Nos experts s’accordent à dire que la phase de cadrage et de programmation est structurante pour guider le projet sur ses intentions. Ensuite, la gestion de projet suit les orientations et chemine vers une réalisation. En amont, il est utile de s’interroger sur le sens de l’espace que l’on va créer : pourquoi le salarié vient-il travailler ? Quelle est la valeur réelle de l’espace créé ? Un espace réussi n’est-il pas un espace ressource qui permet l’activité, qu’elle soit traditionnelle, en flex office ou autre ?
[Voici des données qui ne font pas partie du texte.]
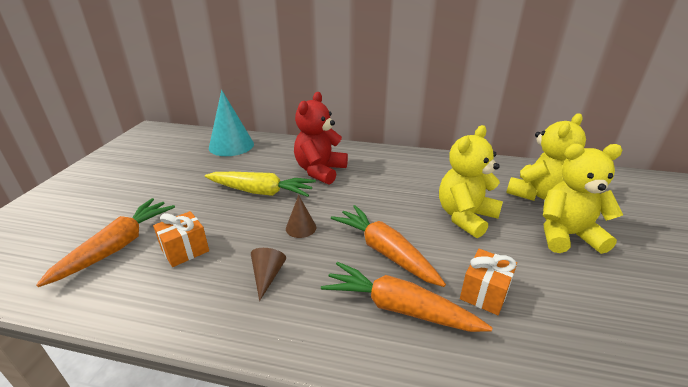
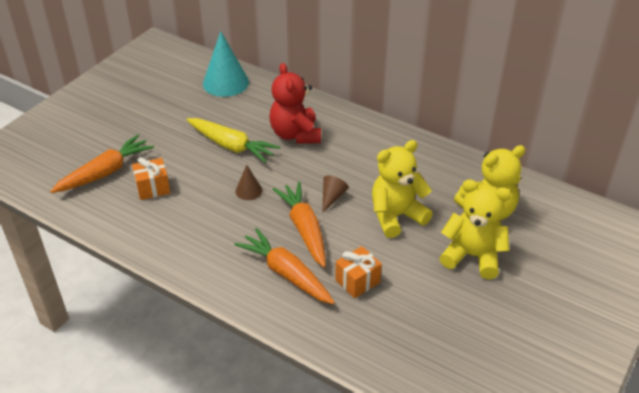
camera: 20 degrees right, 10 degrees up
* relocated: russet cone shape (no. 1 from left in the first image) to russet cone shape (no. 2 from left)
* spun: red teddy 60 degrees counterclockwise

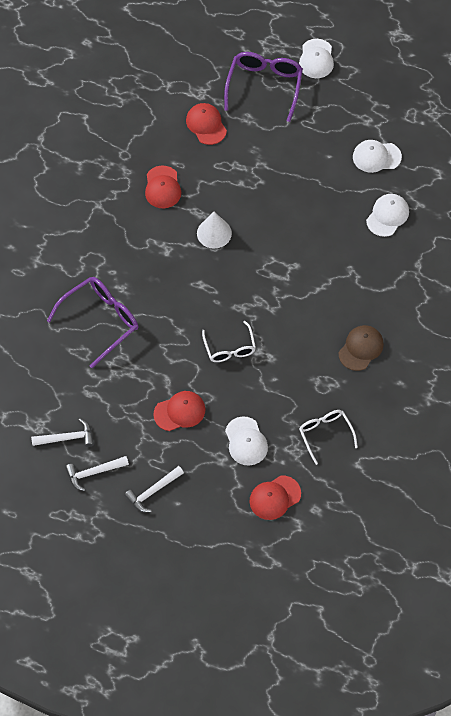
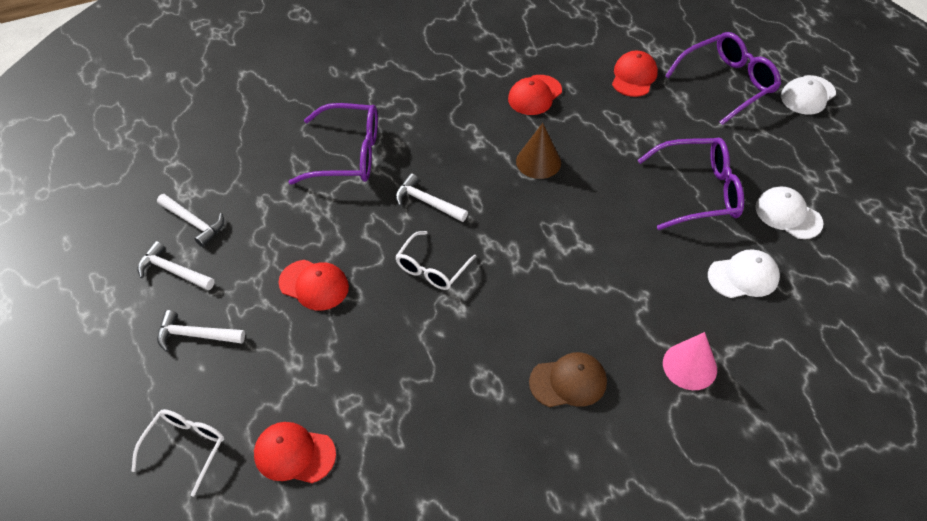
camera: 45 degrees right, 10 degrees down
* missing: snow-white baseball cap (no. 1 from left)
* appeared: snow-white carpenter's hammer (no. 4 from left)
* appeared: violet glasses (no. 2 from left)
* appeared: rose-pink cone shape
* relocated: snow-white glasses (no. 2 from left in the first image) to snow-white glasses (no. 1 from left)
* colour: snow-white cone shape to russet cone shape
Comprendre le rapport entre les espaces de bureaux et le travail
Le sujet de thèse porté dans l’axe 2, entamé en 2017, étudie la manière dont les professionnels font l’expérience des nouveaux aménagements, et dont ceux-ci agissent sur leurs pratiques de travail. Quels avantages, mais aussi quelles contraintes y trouvent-ils ? Comment est-ce qu’ils se les approprient, individuellement et collectivement ? Quelles logiques guident leurs usages ? La recherche vise à enrichir les méthodes de conception et de gestion des espaces de travail, pour mieux y intégrer les logiques d’activité et les dynamiques sociales. Ce faisant, elle permet de dégager les facteurs qui contribuent à la réussite, ou au contraire les difficultés rencontrées à l’occasion des projets immobiliers.
Au cours de l’année passée, Felix Traoré a mené une enquête ethnographique auprès de trois entreprises connaissant une transformation de leurs espaces de travail. Elle s’est concrétisée par une immersion au sein des espaces de travail, couplée avec une observation ciblée du cours d’action de certains collaborateurs sur des journées entières. Impliquant les personnes dans l’analyse de leur propre travail et de leur rapport aux espaces, la méthodologie était complétée par des entretiens semi-directifs.
Comprendre l’engouement ou l’évolution des espaces de coworking
L’axe 3 de la recherche s’intéresse à l’usage que les entreprises et leurs salariés font de l’offre émergente de tiers-lieux, fournissant à ces derniers la possibilité de travailler en dehors des locaux de leur entreprise. Offrent-ils une continuité de leur activité malgré les ruptures spatiales, avec de la fluidité, du passage des murs de l’entreprise vers d’autres lieux de travail ? Quels services les aident à faire face aux contraintes du travail nomade et à atteindre leurs objectifs ? Qu’est-ce que cette alternative leur apporte dans la réalisation de leur travail ?
Y a-t-il, dans le passage du poste de travail fixe au tiers-lieu, des ressources qu’ils perdent, et, dès lors, comment parviennent-ils (ou non) à les reconstituer ou leur trouver des substituts ? En gagnent-ils d’autres ? Pour répondre aux activités, la recherche s’est appuyée sur deux volets : d’une part, la mise à disposition de services via un tiers-lieu expérimental associé à un dispositif d’enquête (observations in situ, entretiens collectifs, entretiens individuels) ; et d’autre part, une enquête menée auprès d’autres tiers-lieux ouverts à la clientèle salariée (visites, entretiens avec les gérants et les utilisateurs, cartographie).